‘Counter-Semite’: the Latest in White Nationalist Rebranding

Graphic by Angelie Zaslavsky
As any social media guru will tell you, it’s all about brand. And in 2016, white nationalists have clearly got the memo. Prominent Neo-Nazis are dropping the swastika for a more palatable symbol in an effort to mainstream. “Alt-right” leaders like Richard Spencer are popularizing a haircut once worn by a Hitler youth group — and calling it the “fashy,” short for fascist.
Now, some are trying to recast the very idea of anti-Semitism as “counter-Semitism.”
Rightpedia, a new Wikipedia-style online encyclopedia for “alt-right” views, describes “counter-Semitism” as a sort of evolution of the term “anti-Semitism” which has been “distorted” by media and a “neutral” term to describe a “self-defensive opposition and criticism of Jewish supremacism.” On the blog “Views from the Right,” a writer offered: “Counter-semitism implies not just an ill-defined hate, but a complete political program, that elevates Jews to the status of the Great Enemy.”

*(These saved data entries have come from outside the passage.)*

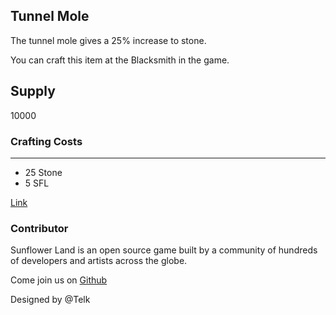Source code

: ## Tunnel Mole

The tunnel mole gives a 25% increase to stone.

You can craft this item at the Blacksmith in the game.

## Supply

10000

### Crafting Costs

---

- 25 Stone
- 5 SFL

[Link](https://docs.sunflower-land.com/crafting-guide)

### Contributor

Sunflower Land is an open source game built by a community of hundreds of developers and artists across the globe.

Come join us on [Github](https://github.com/sunflower-land/sunflower-land)

Designed by @Telk
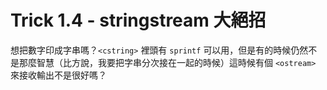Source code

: # Trick 1.4 - stringstream 大絕招

想把數字印成字串嗎？`<cstring>` 裡頭有 `sprintf` 可以用，但是有的時候仍然不是那麼智慧（比方說，我要把字串分次接在一起的時候）這時候有個 `<ostream>` 來接收輸出不是很好嗎？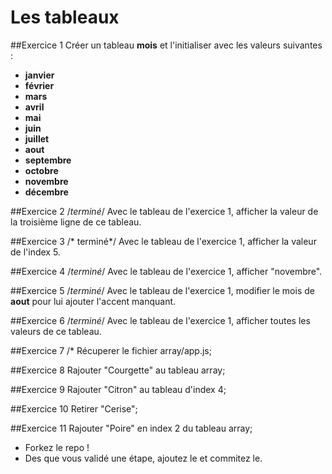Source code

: 
# Les tableaux

##Exercice 1
Créer un tableau **mois** et l'initialiser avec les valeurs suivantes :
- **janvier**
- **février**
- **mars**
- **avril**
- **mai**
- **juin**
- **juillet**
- **aout**
- **septembre**
- **octobre**
- **novembre**
- **décembre**

##Exercice 2 /*terminé*/
Avec le tableau de l'exercice 1, afficher la valeur de la troisième ligne de ce tableau.

##Exercice 3 /* terminé*/
Avec le tableau de l'exercice  1, afficher la valeur de l'index 5.

##Exercice 4 /*terminé*/
Avec le tableau de l'exercice  1, afficher "novembre".

##Exercice 5 /*terminé*/
Avec le tableau de l'exercice 1, modifier le mois de **aout** pour lui ajouter l'accent manquant.

##Exercice 6 /*terminé*/
Avec le tableau de l'exercice 1, afficher toutes les valeurs de ce tableau.

##Exercice 7 /*
Récuperer le fichier array/app.js;

##Exercice 8
Rajouter "Courgette" au tableau array;

##Exercice 9
Rajouter "Citron" au tableau d'index 4;

##Exercice 10
Retirer "Cerise";

##Exercice 11
Rajouter "Poire" en index 2 du tableau array;

* Forkez le repo !
* Des que vous validé une étape, ajoutez le et commitez le.
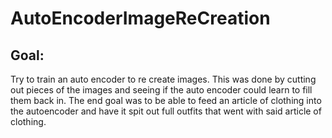 # AutoEncoderImageReCreation

## Goal:
Try to train an auto encoder to re create images. This was done by cutting out pieces of the images and seeing if the auto encoder could learn to fill them back in. The end goal was to be able to feed an article of clothing into the autoencoder and have it spit out full outfits that went with said article of clothing.
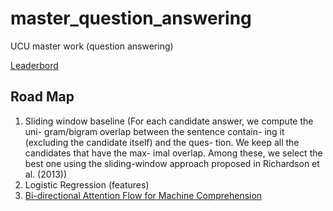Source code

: # master_question_answering
UCU master work (question answering)

[Leaderbord](https://rajpurkar.github.io/SQuAD-explorer/)

## Road Map

1. Sliding window baseline (For each candidate answer, we compute the uni- gram/bigram overlap between the sentence contain- ing it (excluding the candidate itself) and the ques- tion. We keep all the candidates that have the max- imal overlap. Among these, we select the best one using the sliding-window approach proposed in Richardson et al. (2013))
2. Logistic Regression (features)
3. [Bi-directional Attention Flow for Machine Comprehension](https://github.com/allenai/bi-att-flow)
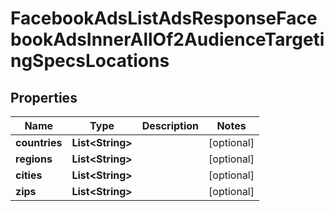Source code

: 

# FacebookAdsListAdsResponseFacebookAdsInnerAllOf2AudienceTargetingSpecsLocations


## Properties

| Name | Type | Description | Notes |
|------------ | ------------- | ------------- | -------------|
|**countries** | **List&lt;String&gt;** |  |  [optional] |
|**regions** | **List&lt;String&gt;** |  |  [optional] |
|**cities** | **List&lt;String&gt;** |  |  [optional] |
|**zips** | **List&lt;String&gt;** |  |  [optional] |



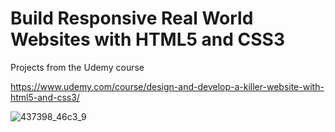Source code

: # Build Responsive Real World Websites with HTML5 and CSS3
Projects from the Udemy course

https://www.udemy.com/course/design-and-develop-a-killer-website-with-html5-and-css3/

![437398_46c3_9](https://user-images.githubusercontent.com/59144499/124521198-5384dc80-ddb4-11eb-9ffa-4f332375a5bf.jpg)

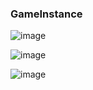 ### GameInstance

![image](https://user-images.githubusercontent.com/29656900/186420018-978d55a4-633a-4527-9b97-3408f2f71cef.png)

![image](https://user-images.githubusercontent.com/29656900/186420172-b3b8bd30-67b1-4a12-9f04-302521dff340.png)

![image](https://user-images.githubusercontent.com/29656900/186420262-a5998fe3-b774-4026-b92e-cd61498cc679.png)
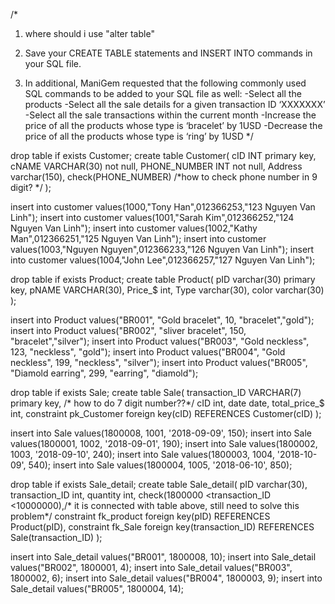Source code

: /*
1. where should i use "alter table"

3. Save your CREATE TABLE statements and INSERT INTO commands in your SQL file.
4. In additional, ManiGem requested that the following commonly used SQL commands to be added to your SQL file as well:
    -Select all the products
    -Select all the sale details for a given transaction ID ‘XXXXXXX’
    -Select all the sale transactions within the current month
    -Increase the price of all the products whose type is ‘bracelet’ by 1USD
    -Decrease the price of all the products whose type is ‘ring’ by 1USD
*/

drop table if exists Customer;
create table Customer(
    cID INT primary key,
    cNAME VARCHAR(30) not null,
    PHONE_NUMBER INT not null,
    Address varchar(150),
    check(PHONE_NUMBER) /*how to check phone number in 9 digit? */
);



insert into customer values(1000,"Tony Han",012366253,"123 Nguyen Van Linh");
insert into customer values(1001,"Sarah Kim",012366252,"124 Nguyen Van Linh");
insert into customer values(1002,"Kathy Man",012366251,"125 Nguyen Van Linh");
insert into customer values(1003,"Nguyen Nguyen",012366233,"126 Nguyen Van Linh");
insert into customer values(1004,"John Lee",012366257,"127 Nguyen Van Linh");




drop table if exists Product;
create table Product(
    pID varchar(30) primary key,
    pNAME VARCHAR(30),
    Price_$ int,
    Type varchar(30),
    color varchar(30)
);

insert into Product values("BR001", "Gold bracelet", 10, "bracelet","gold");
insert into Product values("BR002", "sliver bracelet", 150, "bracelet","silver");
insert into Product values("BR003", "Gold neckless", 123, "neckless", "gold");
insert into Product values("BR004", "Gold neckless", 199, "neckless", "silver");
insert into Product values("BR005", "Diamold earring", 299, "earring", "diamold");

drop table if exists Sale;
create table Sale(
    transaction_ID VARCHAR(7) primary key,
     /* how to do 7 digit number??*/
    cID int,
    date date,
    total_price_$ int,
    constraint pk_Customer foreign key(cID) REFERENCES Customer(cID)
);

insert into Sale values(1800008, 1001, '2018-09-09', 150);
insert into Sale values(1800001, 1002, '2018-09-01', 190);
insert into Sale values(1800002, 1003, '2018-09-10', 240);
insert into Sale values(1800003, 1004, '2018-10-09', 540);
insert into Sale values(1800004, 1005, '2018-06-10', 850);



drop table if exists Sale_detail;
create table Sale_detail(
    pID varchar(30),
    transaction_ID int,
    quantity int,
    check(1800000 <transaction_ID <10000000),/* it is connected with table above, still need to solve this problem*/
    constraint fk_product foreign key(pID) REFERENCES Product(pID),
    constraint fk_Sale foreign key(transaction_ID) REFERENCES Sale(transaction_ID)
);

insert into Sale_detail values("BR001", 1800008, 10);
insert into Sale_detail values("BR002", 1800001, 4);
insert into Sale_detail values("BR003", 1800002, 6);
insert into Sale_detail values("BR004", 1800003, 9);
insert into Sale_detail values("BR005", 1800004, 14);
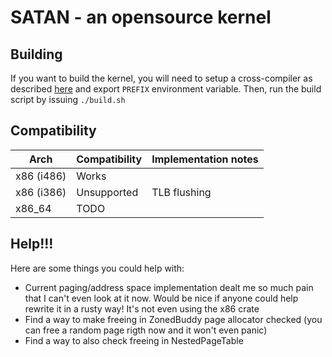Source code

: # SATAN - an opensource kernel
## Building
If you want to build the kernel, you will need to setup a cross-compiler as described [here](https://wiki.osdev.org/GCC_Cross-Compiler) and export `PREFIX` environment variable.
Then, run the build script by issuing `./build.sh`

## Compatibility
|    Arch    | Compatibility | Implementation notes |
|------------|---------------|----------------------|
| x86 (i486) |     Works     |                      |
| x86 (i386) |  Unsupported  |     TLB flushing     |
|   x86_64   |     TODO      |                      |

## Help!!!
Here are some things you could help with:
- Current paging/address space implementation dealt me so much pain that I can't even look at it now.
Would be nice if anyone could help rewrite it in a rusty way! It's not even using the x86 crate
- Find a way to make freeing in ZonedBuddy page allocator checked (you can free a random page rigth now and it won't even panic)
- Find a way to also check freeing in NestedPageTable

The term dates back at least to the 1990s, and may have originated in a piece by the writer Joseph Sobran, who wrote that the term anti-Semitism had become overused and that “counter-Semitism” was an attempt “to bring Jews down to the level of ordinary civil society.”
A commenter on the site Occidental Observer wrote: “The ‘counter-Semite’ meme redirects the scrutiny back on them, to their malfeasance. After all, Jews are now the foremost power-holders and the dominators in American life. They are not a powerless group of innocent bystanders. They are punching down. We are punching up.”
The preference among white nationalists for the term makes sense, says Brian Tashman, a researcher for Right Wing Watch. Members of the “alt-right” see themselves as a persecuted minority, oppressed from above (by “nefarious groups” like “globalist” Jews) and below (by immigrants and minorities).
“It’s part of this rebranding to make anti-Semitism more palatable,” said Tashman.